4. **Force-delete the DaemonSet pod** to clear the back-off
(`kubectl delete pod -n nfs-csi csi-nfs-node-XXXX --force --grace-period=0`).
DaemonSet recreates it; with the ports free, containers start cleanly.
## Action Items
- [x] Pin `csi-driver-nfs` chart version in TF
- [x] Add `controller.affinity` to TF (podAntiAffinity + control-plane exclude)
- [x] Document recovery procedure (this post-mortem)
- [ ] Audit other unpinned `helm_release` blocks — every chart used in
Kyverno-excluded namespaces should still be pinned to prevent
`terraform apply` drift. (Filed as follow-up — not blocking.)
- [ ] Consider adding a `kured` or daily script that detects orphan
containerd sandboxes whose pod-UID is unknown to the apiserver and
reaps them automatically. (Filed as follow-up — not blocking.)
## Lessons
- **Keel exclusion ≠ chart pin.** The namespace was already excluded from
Keel injection, but the helm_release was unpinned — so a `terraform apply`
alone could re-trigger the same break. Both layers needed locking down.

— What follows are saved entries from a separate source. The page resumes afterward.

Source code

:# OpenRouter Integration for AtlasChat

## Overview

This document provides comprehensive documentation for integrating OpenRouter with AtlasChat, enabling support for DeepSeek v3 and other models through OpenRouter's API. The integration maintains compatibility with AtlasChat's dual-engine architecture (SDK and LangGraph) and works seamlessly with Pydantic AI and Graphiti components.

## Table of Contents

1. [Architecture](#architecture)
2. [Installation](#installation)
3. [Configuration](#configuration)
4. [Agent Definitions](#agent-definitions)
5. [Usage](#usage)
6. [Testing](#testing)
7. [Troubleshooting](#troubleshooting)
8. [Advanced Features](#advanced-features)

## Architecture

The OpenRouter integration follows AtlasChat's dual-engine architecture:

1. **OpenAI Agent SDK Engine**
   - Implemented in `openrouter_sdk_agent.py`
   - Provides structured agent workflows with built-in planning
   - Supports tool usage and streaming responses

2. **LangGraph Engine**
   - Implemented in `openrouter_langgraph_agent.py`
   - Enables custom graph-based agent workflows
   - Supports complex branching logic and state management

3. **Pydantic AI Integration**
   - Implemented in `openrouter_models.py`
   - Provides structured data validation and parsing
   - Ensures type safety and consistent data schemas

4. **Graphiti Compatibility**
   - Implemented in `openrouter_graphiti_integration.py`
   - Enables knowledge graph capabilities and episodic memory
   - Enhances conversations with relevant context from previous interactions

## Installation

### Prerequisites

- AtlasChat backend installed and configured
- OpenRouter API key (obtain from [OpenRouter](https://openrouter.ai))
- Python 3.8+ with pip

- **`crictl rmp -f` is not always sufficient.** When containerd refuses to
signal init, kubelet restart is the next escalation step before SSH/reboot.
- **The Keel rollout phase 2-6 design ASSUMED stateful operators were
excluded.** CSI was correctly excluded — but the chart version itself was
still a moving target via plain `terraform apply`. The exclude-list catches
Keel; the version pin catches everything else.